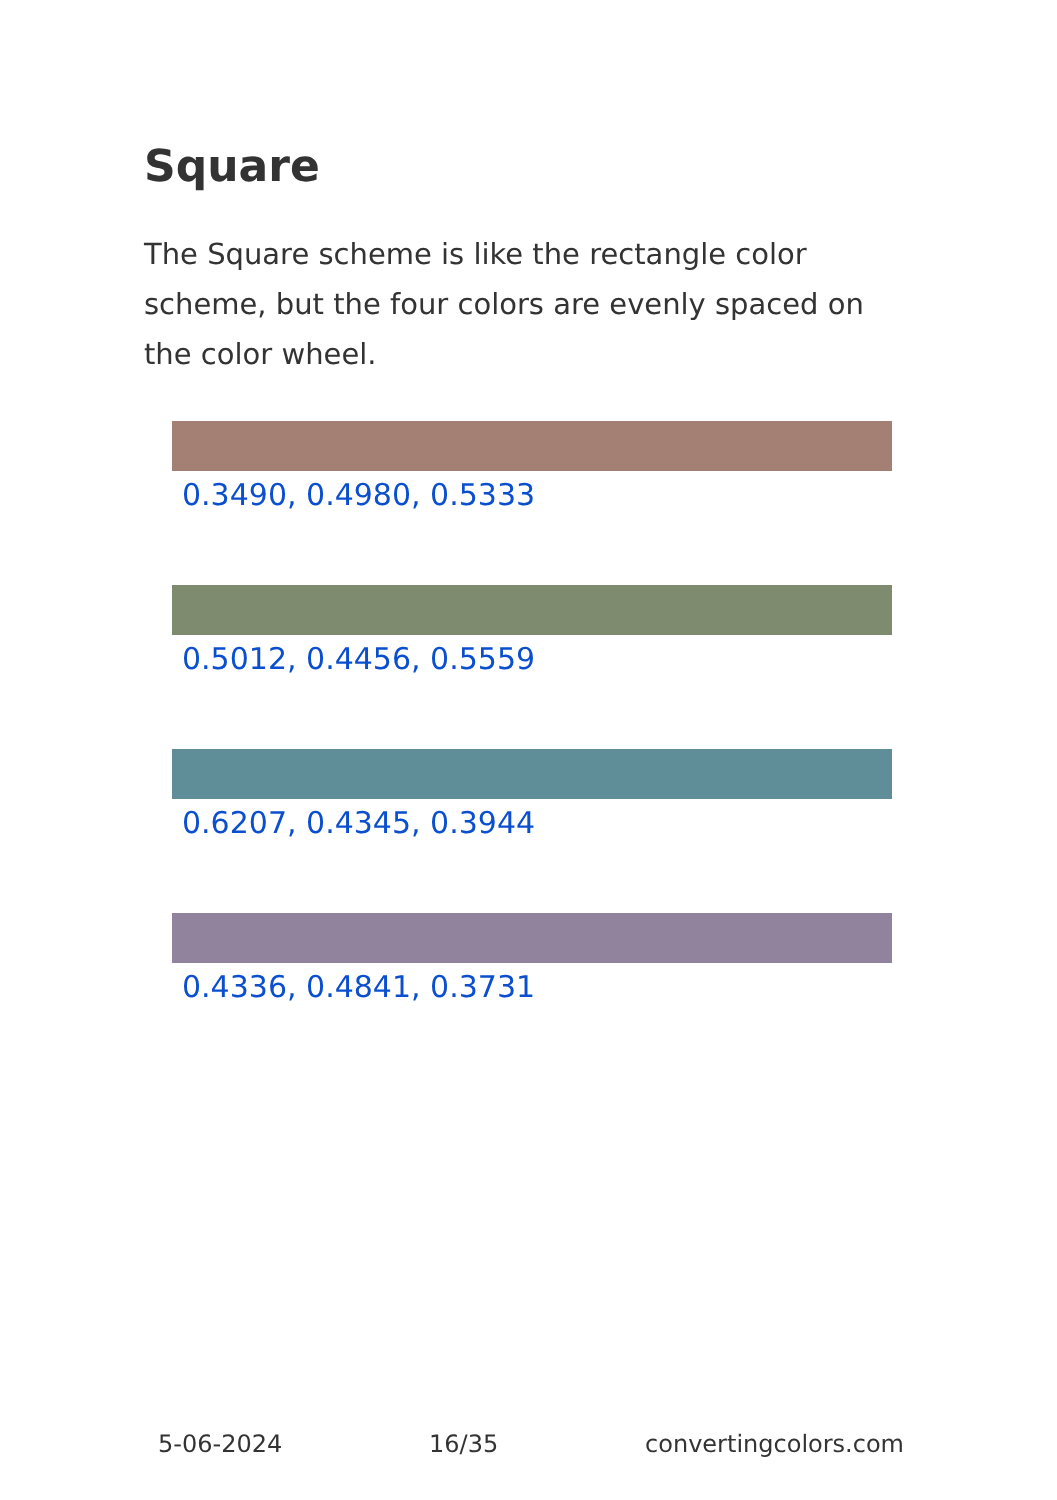Square
The Square scheme is like the rectangle color scheme, but the four colors are evenly spaced on the color wheel.
0.3490, 0.4980, 0.5333
0.5012, 0.4456, 0.5559
0.6207, 0.4345, 0.3944
0.4336, 0.4841, 0.3731
5-06-2024 16/35 convertingcolors.com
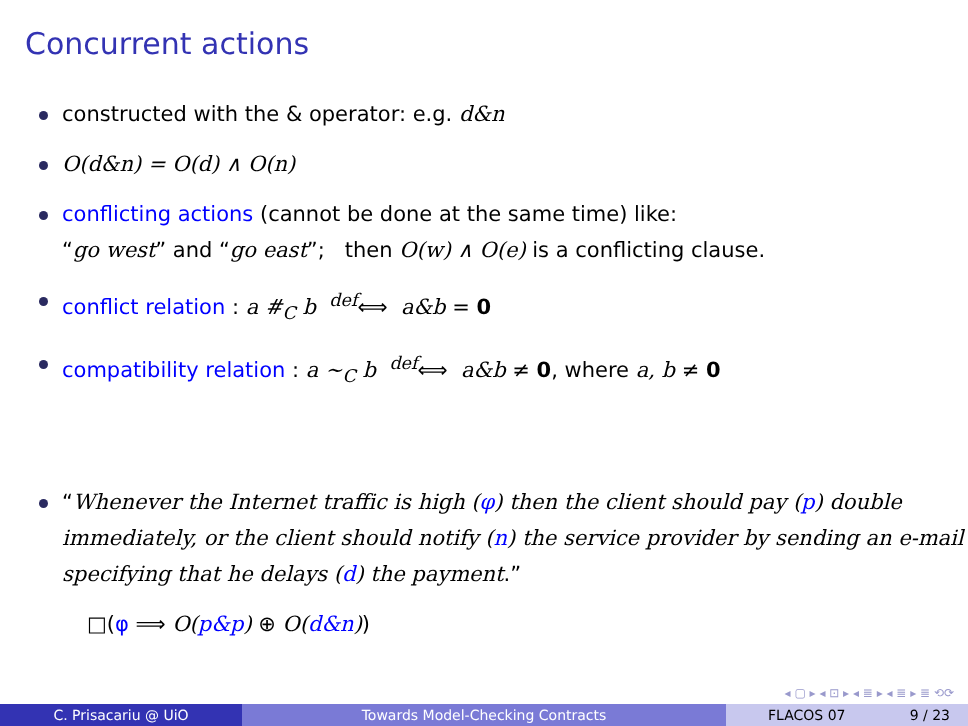Concurrent actions
constructed with the & operator: e.g. d&n
O(d&n) = O(d) ∧ O(n)
conflicting actions (cannot be done at the same time) like:
“go west” and “go east”; then O(w) ∧ O(e) is a conflicting clause.
conflict relation : a #<sub>C</sub> b <sup>def</sup>⟺ a&b = 0
compatibility relation : a ∼<sub>C</sub> b <sup>def</sup>⟺ a&b ≠ 0, where a, b ≠ 0
“Whenever the Internet traffic is high (φ) then the client should pay (p) double immediately, or the client should notify (n) the service provider by sending an e-mail specifying that he delays (d) the payment.”
□(φ ⟹ O(p&p) ⊕ O(d&n))
◂ ▢ ▸ ◂ ⊡ ▸ ◂ ≣ ▸ ◂ ≣ ▸ ≣ ⟲⟳
C. Prisacariu @ UiO Towards Model-Checking Contracts FLACOS 07 9 / 23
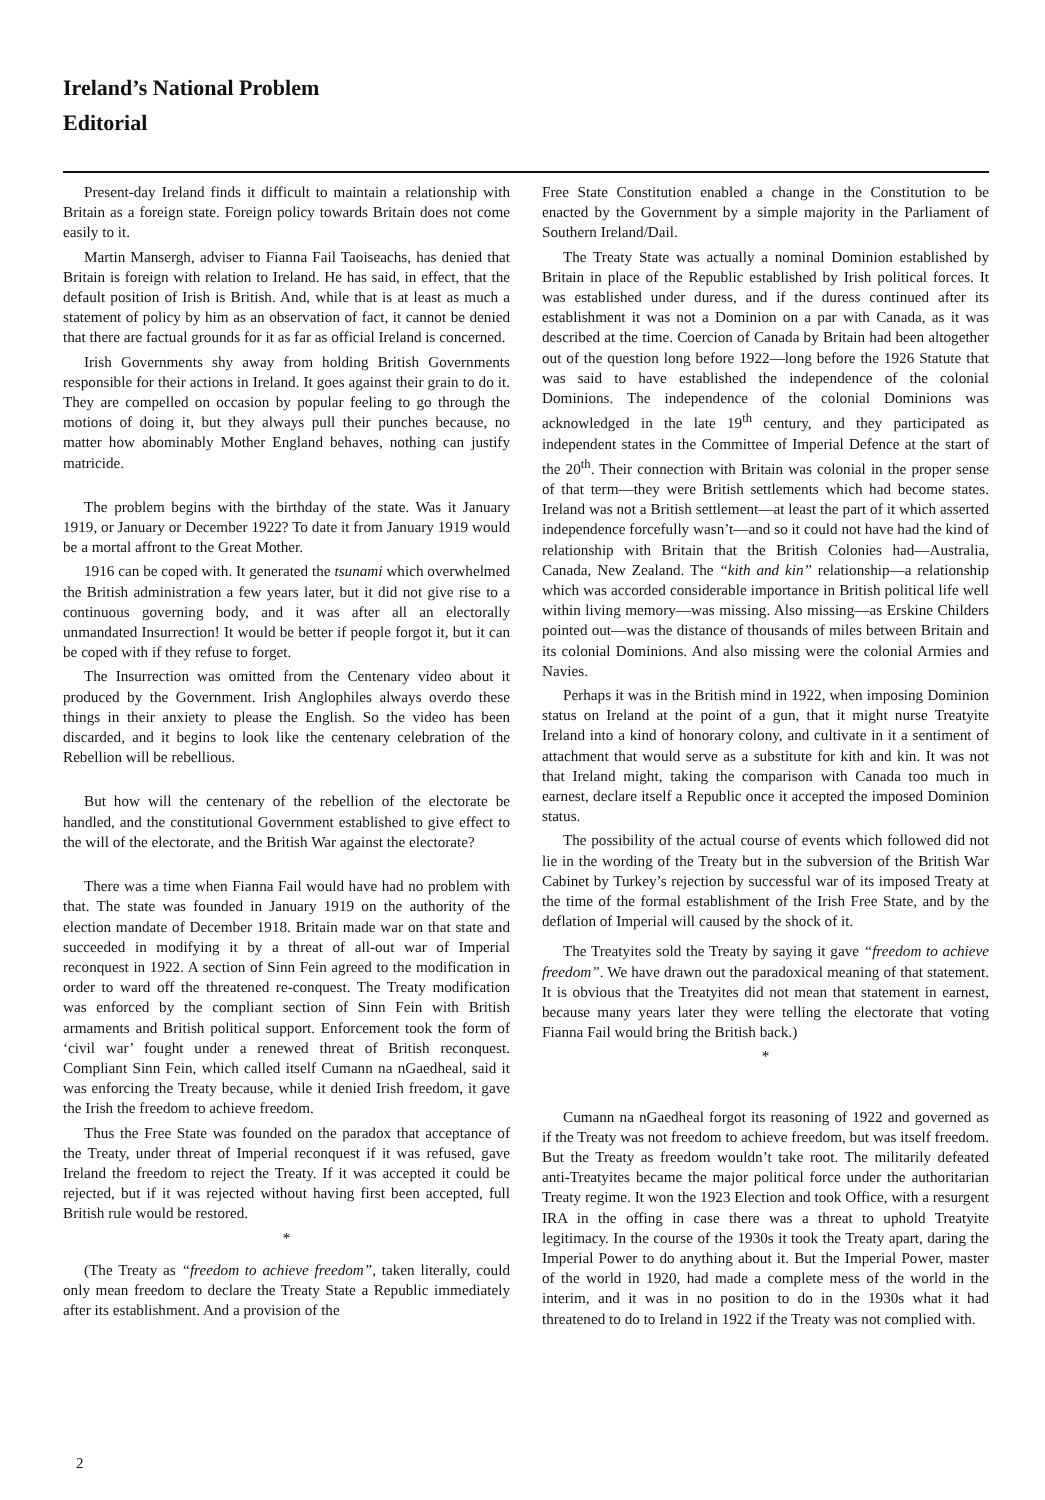Ireland’s National Problem
Editorial
Present-day Ireland finds it difficult to maintain a relationship with Britain as a foreign state. Foreign policy towards Britain does not come easily to it.
Martin Mansergh, adviser to Fianna Fail Taoiseachs, has denied that Britain is foreign with relation to Ireland. He has said, in effect, that the default position of Irish is British. And, while that is at least as much a statement of policy by him as an observation of fact, it cannot be denied that there are factual grounds for it as far as official Ireland is concerned.
Irish Governments shy away from holding British Governments responsible for their actions in Ireland. It goes against their grain to do it. They are compelled on occasion by popular feeling to go through the motions of doing it, but they always pull their punches because, no matter how abominably Mother England behaves, nothing can justify matricide.
The problem begins with the birthday of the state. Was it January 1919, or January or December 1922? To date it from January 1919 would be a mortal affront to the Great Mother.
1916 can be coped with. It generated the tsunami which overwhelmed the British administration a few years later, but it did not give rise to a continuous governing body, and it was after all an electorally unmandated Insurrection! It would be better if people forgot it, but it can be coped with if they refuse to forget.
The Insurrection was omitted from the Centenary video about it produced by the Government. Irish Anglophiles always overdo these things in their anxiety to please the English. So the video has been discarded, and it begins to look like the centenary celebration of the Rebellion will be rebellious.
But how will the centenary of the rebellion of the electorate be handled, and the constitutional Government established to give effect to the will of the electorate, and the British War against the electorate?
There was a time when Fianna Fail would have had no problem with that. The state was founded in January 1919 on the authority of the election mandate of December 1918. Britain made war on that state and succeeded in modifying it by a threat of all-out war of Imperial reconquest in 1922. A section of Sinn Fein agreed to the modification in order to ward off the threatened re-conquest. The Treaty modification was enforced by the compliant section of Sinn Fein with British armaments and British political support. Enforcement took the form of ‘civil war’ fought under a renewed threat of British reconquest. Compliant Sinn Fein, which called itself Cumann na nGaedheal, said it was enforcing the Treaty because, while it denied Irish freedom, it gave the Irish the freedom to achieve freedom.
Thus the Free State was founded on the paradox that acceptance of the Treaty, under threat of Imperial reconquest if it was refused, gave Ireland the freedom to reject the Treaty. If it was accepted it could be rejected, but if it was rejected without having first been accepted, full British rule would be restored.
*
(The Treaty as “freedom to achieve freedom”, taken literally, could only mean freedom to declare the Treaty State a Republic immediately after its establishment. And a provision of the
Free State Constitution enabled a change in the Constitution to be enacted by the Government by a simple majority in the Parliament of Southern Ireland/Dail.
The Treaty State was actually a nominal Dominion established by Britain in place of the Republic established by Irish political forces. It was established under duress, and if the duress continued after its establishment it was not a Dominion on a par with Canada, as it was described at the time. Coercion of Canada by Britain had been altogether out of the question long before 1922—long before the 1926 Statute that was said to have established the independence of the colonial Dominions. The independence of the colonial Dominions was acknowledged in the late 19<sup>th</sup> century, and they participated as independent states in the Committee of Imperial Defence at the start of the 20<sup>th</sup>. Their connection with Britain was colonial in the proper sense of that term—they were British settlements which had become states. Ireland was not a British settlement—at least the part of it which asserted independence forcefully wasn’t—and so it could not have had the kind of relationship with Britain that the British Colonies had—Australia, Canada, New Zealand. The “kith and kin” relationship—a relationship which was accorded considerable importance in British political life well within living memory—was missing. Also missing—as Erskine Childers pointed out—was the distance of thousands of miles between Britain and its colonial Dominions. And also missing were the colonial Armies and Navies.
Perhaps it was in the British mind in 1922, when imposing Dominion status on Ireland at the point of a gun, that it might nurse Treatyite Ireland into a kind of honorary colony, and cultivate in it a sentiment of attachment that would serve as a substitute for kith and kin. It was not that Ireland might, taking the comparison with Canada too much in earnest, declare itself a Republic once it accepted the imposed Dominion status.
The possibility of the actual course of events which followed did not lie in the wording of the Treaty but in the subversion of the British War Cabinet by Turkey’s rejection by successful war of its imposed Treaty at the time of the formal establishment of the Irish Free State, and by the deflation of Imperial will caused by the shock of it.
The Treatyites sold the Treaty by saying it gave “freedom to achieve freedom”. We have drawn out the paradoxical meaning of that statement. It is obvious that the Treatyites did not mean that statement in earnest, because many years later they were telling the electorate that voting Fianna Fail would bring the British back.)
*
Cumann na nGaedheal forgot its reasoning of 1922 and governed as if the Treaty was not freedom to achieve freedom, but was itself freedom. But the Treaty as freedom wouldn’t take root. The militarily defeated anti-Treatyites became the major political force under the authoritarian Treaty regime. It won the 1923 Election and took Office, with a resurgent IRA in the offing in case there was a threat to uphold Treatyite legitimacy. In the course of the 1930s it took the Treaty apart, daring the Imperial Power to do anything about it. But the Imperial Power, master of the world in 1920, had made a complete mess of the world in the interim, and it was in no position to do in the 1930s what it had threatened to do to Ireland in 1922 if the Treaty was not complied with.
2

▶ _EXERCISE DETAILS_: Your response should contain each line of the entries above that holds the string "begins".

▶ _SOLUTION FOR THIS EXERCISE_:
The problem begins with the birthday of the state. Was it January 1919, or January or December 1922? To date it from January 1919 would be a mortal affront to the Great Mother.
The Insurrection was omitted from the Centenary video about it produced by the Government. Irish Anglophiles always overdo these things in their anxiety to please the English. So the video has been discarded, and it begins to look like the centenary celebration of the Rebellion will be rebellious.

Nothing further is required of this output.